● **Task brief**: From the entries, filter out every line that lacks "stains" and copy the rest.

(Saved entries)
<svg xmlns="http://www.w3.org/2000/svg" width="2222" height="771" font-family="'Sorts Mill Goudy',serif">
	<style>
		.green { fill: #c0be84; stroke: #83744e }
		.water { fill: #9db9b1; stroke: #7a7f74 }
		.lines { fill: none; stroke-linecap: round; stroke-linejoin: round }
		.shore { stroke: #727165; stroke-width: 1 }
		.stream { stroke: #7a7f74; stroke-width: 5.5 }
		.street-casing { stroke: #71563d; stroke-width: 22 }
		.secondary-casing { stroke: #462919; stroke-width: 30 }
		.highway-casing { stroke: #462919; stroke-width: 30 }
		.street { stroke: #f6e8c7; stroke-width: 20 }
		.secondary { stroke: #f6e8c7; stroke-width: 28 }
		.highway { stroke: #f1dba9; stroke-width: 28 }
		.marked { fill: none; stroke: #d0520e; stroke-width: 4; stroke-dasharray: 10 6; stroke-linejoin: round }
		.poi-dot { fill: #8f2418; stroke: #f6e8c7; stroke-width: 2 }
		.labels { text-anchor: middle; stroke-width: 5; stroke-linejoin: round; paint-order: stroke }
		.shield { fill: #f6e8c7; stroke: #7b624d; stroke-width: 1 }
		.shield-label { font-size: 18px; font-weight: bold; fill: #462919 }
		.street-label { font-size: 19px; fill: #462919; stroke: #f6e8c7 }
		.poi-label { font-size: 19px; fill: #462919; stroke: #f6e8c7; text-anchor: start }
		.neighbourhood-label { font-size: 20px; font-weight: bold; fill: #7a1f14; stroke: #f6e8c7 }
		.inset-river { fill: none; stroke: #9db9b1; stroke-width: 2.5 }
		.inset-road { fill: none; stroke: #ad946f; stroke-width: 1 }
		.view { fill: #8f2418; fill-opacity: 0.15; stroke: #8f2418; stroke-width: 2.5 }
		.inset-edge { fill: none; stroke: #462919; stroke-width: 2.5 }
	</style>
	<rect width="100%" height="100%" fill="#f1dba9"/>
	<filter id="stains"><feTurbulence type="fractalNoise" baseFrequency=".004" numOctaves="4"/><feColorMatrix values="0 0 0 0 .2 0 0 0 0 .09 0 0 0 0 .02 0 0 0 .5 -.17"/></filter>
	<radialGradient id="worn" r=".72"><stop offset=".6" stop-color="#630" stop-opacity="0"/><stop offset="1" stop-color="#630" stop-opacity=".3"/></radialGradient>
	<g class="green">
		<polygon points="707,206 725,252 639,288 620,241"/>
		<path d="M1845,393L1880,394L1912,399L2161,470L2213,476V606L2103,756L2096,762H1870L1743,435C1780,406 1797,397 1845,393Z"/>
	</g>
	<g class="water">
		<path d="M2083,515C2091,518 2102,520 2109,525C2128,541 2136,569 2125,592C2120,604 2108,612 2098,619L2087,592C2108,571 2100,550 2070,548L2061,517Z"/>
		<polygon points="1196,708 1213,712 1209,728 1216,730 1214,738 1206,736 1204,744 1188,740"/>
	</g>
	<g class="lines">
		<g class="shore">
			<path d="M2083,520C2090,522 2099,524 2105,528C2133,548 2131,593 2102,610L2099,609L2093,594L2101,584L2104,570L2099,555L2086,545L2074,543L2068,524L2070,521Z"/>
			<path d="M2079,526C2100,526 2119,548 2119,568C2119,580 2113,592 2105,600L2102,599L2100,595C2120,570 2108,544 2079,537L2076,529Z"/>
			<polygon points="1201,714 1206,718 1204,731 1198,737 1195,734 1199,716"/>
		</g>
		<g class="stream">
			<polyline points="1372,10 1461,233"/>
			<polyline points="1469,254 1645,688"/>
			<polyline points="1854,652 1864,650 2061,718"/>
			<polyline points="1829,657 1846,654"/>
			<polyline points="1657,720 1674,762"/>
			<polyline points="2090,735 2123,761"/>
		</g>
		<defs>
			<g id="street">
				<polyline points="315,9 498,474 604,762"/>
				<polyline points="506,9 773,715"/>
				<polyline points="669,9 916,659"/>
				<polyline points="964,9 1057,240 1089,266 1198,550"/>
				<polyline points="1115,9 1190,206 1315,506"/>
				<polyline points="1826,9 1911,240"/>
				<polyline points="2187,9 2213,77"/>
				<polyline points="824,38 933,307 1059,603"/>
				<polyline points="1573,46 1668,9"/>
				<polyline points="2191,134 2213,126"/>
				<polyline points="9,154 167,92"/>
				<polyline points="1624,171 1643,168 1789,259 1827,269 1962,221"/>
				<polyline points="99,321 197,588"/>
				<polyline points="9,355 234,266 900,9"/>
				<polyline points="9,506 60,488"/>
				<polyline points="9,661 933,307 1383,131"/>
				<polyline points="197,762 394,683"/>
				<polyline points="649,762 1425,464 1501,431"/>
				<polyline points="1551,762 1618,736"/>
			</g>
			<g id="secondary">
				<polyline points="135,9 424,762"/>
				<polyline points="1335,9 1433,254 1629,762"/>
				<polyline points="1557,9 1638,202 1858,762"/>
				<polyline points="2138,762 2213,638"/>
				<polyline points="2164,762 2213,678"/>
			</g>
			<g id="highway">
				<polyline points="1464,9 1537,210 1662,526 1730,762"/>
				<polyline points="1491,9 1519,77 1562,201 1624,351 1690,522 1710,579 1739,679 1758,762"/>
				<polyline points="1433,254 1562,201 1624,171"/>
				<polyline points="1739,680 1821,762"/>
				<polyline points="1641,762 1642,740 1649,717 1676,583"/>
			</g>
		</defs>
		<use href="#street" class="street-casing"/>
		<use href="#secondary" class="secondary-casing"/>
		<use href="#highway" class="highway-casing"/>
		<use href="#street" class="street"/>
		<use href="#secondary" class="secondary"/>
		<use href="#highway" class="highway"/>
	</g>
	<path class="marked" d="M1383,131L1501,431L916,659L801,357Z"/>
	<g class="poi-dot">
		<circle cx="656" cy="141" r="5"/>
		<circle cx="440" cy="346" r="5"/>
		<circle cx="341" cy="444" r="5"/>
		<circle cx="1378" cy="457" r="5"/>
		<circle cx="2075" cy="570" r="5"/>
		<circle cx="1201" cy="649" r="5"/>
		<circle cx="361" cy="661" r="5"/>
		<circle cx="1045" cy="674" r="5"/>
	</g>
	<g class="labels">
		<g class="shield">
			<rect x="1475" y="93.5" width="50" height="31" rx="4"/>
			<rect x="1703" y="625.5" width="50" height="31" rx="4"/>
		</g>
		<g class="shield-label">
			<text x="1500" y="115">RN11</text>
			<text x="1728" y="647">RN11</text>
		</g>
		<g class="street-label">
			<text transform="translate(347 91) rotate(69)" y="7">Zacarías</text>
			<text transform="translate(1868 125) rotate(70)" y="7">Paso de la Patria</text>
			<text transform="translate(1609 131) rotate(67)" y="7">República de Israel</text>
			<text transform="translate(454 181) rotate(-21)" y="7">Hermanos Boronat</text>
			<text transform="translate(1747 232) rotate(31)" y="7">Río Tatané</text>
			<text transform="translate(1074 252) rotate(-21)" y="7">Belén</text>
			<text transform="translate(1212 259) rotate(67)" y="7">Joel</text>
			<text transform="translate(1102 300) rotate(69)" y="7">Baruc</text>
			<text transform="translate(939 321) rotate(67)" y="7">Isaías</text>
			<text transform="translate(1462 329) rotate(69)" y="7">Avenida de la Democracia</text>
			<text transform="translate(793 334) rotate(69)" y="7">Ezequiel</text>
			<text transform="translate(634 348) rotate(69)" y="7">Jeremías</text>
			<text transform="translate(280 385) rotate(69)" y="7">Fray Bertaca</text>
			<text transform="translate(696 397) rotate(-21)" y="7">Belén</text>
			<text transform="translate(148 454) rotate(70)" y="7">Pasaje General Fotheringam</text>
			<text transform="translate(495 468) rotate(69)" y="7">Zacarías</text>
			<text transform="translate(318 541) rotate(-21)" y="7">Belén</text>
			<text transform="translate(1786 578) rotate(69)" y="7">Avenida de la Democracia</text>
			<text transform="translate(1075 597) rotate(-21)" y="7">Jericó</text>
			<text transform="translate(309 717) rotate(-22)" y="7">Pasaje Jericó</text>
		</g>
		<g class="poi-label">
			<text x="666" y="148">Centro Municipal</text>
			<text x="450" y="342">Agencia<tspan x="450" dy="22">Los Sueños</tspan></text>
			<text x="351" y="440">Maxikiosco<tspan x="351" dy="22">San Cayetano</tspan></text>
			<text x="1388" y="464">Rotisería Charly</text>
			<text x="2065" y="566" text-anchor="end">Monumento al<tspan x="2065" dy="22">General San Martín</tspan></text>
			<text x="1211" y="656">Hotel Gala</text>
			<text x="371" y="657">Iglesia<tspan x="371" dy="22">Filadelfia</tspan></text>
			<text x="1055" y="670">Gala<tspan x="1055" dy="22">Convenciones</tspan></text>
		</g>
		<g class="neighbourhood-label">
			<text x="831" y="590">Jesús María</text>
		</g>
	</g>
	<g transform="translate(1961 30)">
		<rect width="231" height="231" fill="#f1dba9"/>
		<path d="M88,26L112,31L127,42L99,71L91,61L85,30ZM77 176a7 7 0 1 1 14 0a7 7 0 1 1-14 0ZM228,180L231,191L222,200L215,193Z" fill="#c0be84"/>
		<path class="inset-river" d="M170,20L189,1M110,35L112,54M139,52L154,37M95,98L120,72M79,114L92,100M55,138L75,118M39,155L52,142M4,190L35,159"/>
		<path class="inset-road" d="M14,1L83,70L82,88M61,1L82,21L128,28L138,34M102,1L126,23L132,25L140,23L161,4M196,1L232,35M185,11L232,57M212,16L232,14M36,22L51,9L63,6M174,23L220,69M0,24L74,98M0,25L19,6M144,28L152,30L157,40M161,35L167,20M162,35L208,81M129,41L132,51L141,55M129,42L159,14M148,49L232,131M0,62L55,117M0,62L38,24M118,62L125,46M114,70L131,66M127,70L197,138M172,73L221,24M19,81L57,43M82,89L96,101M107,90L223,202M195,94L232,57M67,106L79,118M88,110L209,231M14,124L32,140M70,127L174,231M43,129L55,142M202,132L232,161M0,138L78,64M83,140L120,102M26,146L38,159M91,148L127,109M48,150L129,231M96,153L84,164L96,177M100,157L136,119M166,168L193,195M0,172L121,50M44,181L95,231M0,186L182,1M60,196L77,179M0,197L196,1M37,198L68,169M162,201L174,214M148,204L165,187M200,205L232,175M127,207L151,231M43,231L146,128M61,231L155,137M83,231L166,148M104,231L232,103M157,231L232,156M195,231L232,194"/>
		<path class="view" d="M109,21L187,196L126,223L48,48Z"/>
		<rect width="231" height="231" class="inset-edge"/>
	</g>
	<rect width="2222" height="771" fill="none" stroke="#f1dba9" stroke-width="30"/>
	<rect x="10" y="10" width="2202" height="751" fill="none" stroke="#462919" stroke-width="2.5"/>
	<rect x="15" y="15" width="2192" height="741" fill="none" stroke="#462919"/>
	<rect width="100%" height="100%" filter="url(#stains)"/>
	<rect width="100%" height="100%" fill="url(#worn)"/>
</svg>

● **Solution to this task**:
	<filter id="stains"><feTurbulence type="fractalNoise" baseFrequency=".004" numOctaves="4"/><feColorMatrix values="0 0 0 0 .2 0 0 0 0 .09 0 0 0 0 .02 0 0 0 .5 -.17"/></filter>
	<rect width="100%" height="100%" filter="url(#stains)"/>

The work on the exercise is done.